_Problem description:_ Extract every line of the entries below and reproduce each one unchanged, character for character.
-- Begin Material shown --
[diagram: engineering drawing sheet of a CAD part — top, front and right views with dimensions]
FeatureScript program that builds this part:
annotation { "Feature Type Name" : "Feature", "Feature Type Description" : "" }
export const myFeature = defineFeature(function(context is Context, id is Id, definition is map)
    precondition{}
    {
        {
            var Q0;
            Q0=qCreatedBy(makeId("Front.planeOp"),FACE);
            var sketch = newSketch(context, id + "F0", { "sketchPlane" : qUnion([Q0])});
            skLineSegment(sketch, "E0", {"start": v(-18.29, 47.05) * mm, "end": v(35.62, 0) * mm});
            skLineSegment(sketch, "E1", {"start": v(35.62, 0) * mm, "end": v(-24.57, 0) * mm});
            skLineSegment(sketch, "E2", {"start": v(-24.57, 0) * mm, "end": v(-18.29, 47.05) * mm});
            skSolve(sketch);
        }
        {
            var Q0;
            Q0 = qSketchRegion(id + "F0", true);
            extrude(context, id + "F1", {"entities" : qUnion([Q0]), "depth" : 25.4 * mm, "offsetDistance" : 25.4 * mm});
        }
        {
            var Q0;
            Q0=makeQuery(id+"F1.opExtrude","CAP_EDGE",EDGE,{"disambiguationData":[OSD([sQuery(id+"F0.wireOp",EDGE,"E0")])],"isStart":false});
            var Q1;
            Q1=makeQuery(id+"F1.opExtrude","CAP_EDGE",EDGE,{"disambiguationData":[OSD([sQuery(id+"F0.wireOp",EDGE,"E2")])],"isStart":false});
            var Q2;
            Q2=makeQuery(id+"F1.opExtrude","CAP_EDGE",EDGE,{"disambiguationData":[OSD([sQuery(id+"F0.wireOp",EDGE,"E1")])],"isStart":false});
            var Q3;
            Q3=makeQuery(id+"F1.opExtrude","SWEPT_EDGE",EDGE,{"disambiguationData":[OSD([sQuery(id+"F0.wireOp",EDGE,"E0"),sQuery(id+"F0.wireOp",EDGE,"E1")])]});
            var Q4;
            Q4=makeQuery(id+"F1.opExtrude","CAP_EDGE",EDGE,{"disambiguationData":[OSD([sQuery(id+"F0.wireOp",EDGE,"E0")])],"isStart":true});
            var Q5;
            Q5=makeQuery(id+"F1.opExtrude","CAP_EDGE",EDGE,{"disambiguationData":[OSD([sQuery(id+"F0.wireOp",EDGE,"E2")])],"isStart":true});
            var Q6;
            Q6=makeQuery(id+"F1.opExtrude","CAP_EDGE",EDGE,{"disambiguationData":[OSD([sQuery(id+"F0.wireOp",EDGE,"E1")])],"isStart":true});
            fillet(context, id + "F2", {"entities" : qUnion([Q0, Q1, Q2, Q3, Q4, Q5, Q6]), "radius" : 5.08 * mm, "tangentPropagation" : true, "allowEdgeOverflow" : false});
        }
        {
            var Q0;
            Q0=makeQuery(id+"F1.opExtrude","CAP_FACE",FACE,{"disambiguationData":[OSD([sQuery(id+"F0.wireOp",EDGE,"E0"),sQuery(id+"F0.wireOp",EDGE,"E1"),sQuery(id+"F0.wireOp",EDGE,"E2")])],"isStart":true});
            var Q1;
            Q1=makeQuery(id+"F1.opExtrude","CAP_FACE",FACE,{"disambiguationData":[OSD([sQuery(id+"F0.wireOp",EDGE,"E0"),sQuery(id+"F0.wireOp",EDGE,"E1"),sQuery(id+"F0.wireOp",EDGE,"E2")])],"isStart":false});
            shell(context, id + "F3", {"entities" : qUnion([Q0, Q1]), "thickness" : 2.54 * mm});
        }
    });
-- End Material shown --
_Task answer:_
[diagram: engineering drawing sheet of a CAD part — top, front and right views with dimensions]
FeatureScript program that builds this part:
annotation { "Feature Type Name" : "Feature", "Feature Type Description" : "" }
export const myFeature = defineFeature(function(context is Context, id is Id, definition is map)
    precondition{}
    {
        {
            var Q0;
            Q0=qCreatedBy(makeId("Front.planeOp"),FACE);
            var sketch = newSketch(context, id + "F0", { "sketchPlane" : qUnion([Q0])});
            skLineSegment(sketch, "E0", {"start": v(-18.29, 47.05) * mm, "end": v(35.62, 0) * mm});
            skLineSegment(sketch, "E1", {"start": v(35.62, 0) * mm, "end": v(-24.57, 0) * mm});
            skLineSegment(sketch, "E2", {"start": v(-24.57, 0) * mm, "end": v(-18.29, 47.05) * mm});
            skSolve(sketch);
        }
        {
            var Q0;
            Q0 = qSketchRegion(id + "F0", true);
            extrude(context, id + "F1", {"entities" : qUnion([Q0]), "depth" : 25.4 * mm, "offsetDistance" : 25.4 * mm});
        }
        {
            var Q0;
            Q0=makeQuery(id+"F1.opExtrude","CAP_EDGE",EDGE,{"disambiguationData":[OSD([sQuery(id+"F0.wireOp",EDGE,"E0")])],"isStart":false});
            var Q1;
            Q1=makeQuery(id+"F1.opExtrude","CAP_EDGE",EDGE,{"disambiguationData":[OSD([sQuery(id+"F0.wireOp",EDGE,"E2")])],"isStart":false});
            var Q2;
            Q2=makeQuery(id+"F1.opExtrude","CAP_EDGE",EDGE,{"disambiguationData":[OSD([sQuery(id+"F0.wireOp",EDGE,"E1")])],"isStart":false});
            var Q3;
            Q3=makeQuery(id+"F1.opExtrude","SWEPT_EDGE",EDGE,{"disambiguationData":[OSD([sQuery(id+"F0.wireOp",EDGE,"E0"),sQuery(id+"F0.wireOp",EDGE,"E1")])]});
            var Q4;
            Q4=makeQuery(id+"F1.opExtrude","CAP_EDGE",EDGE,{"disambiguationData":[OSD([sQuery(id+"F0.wireOp",EDGE,"E0")])],"isStart":true});
            var Q5;
            Q5=makeQuery(id+"F1.opExtrude","CAP_EDGE",EDGE,{"disambiguationData":[OSD([sQuery(id+"F0.wireOp",EDGE,"E2")])],"isStart":true});
            var Q6;
            Q6=makeQuery(id+"F1.opExtrude","CAP_EDGE",EDGE,{"disambiguationData":[OSD([sQuery(id+"F0.wireOp",EDGE,"E1")])],"isStart":true});
            fillet(context, id + "F2", {"entities" : qUnion([Q0, Q1, Q2, Q3, Q4, Q5, Q6]), "radius" : 5.08 * mm, "tangentPropagation" : true, "allowEdgeOverflow" : false});
        }
        {
            var Q0;
            Q0=makeQuery(id+"F1.opExtrude","CAP_FACE",FACE,{"disambiguationData":[OSD([sQuery(id+"F0.wireOp",EDGE,"E0"),sQuery(id+"F0.wireOp",EDGE,"E1"),sQuery(id+"F0.wireOp",EDGE,"E2")])],"isStart":true});
            var Q1;
            Q1=makeQuery(id+"F1.opExtrude","CAP_FACE",FACE,{"disambiguationData":[OSD([sQuery(id+"F0.wireOp",EDGE,"E0"),sQuery(id+"F0.wireOp",EDGE,"E1"),sQuery(id+"F0.wireOp",EDGE,"E2")])],"isStart":false});
            shell(context, id + "F3", {"entities" : qUnion([Q0, Q1]), "thickness" : 2.54 * mm});
        }
    });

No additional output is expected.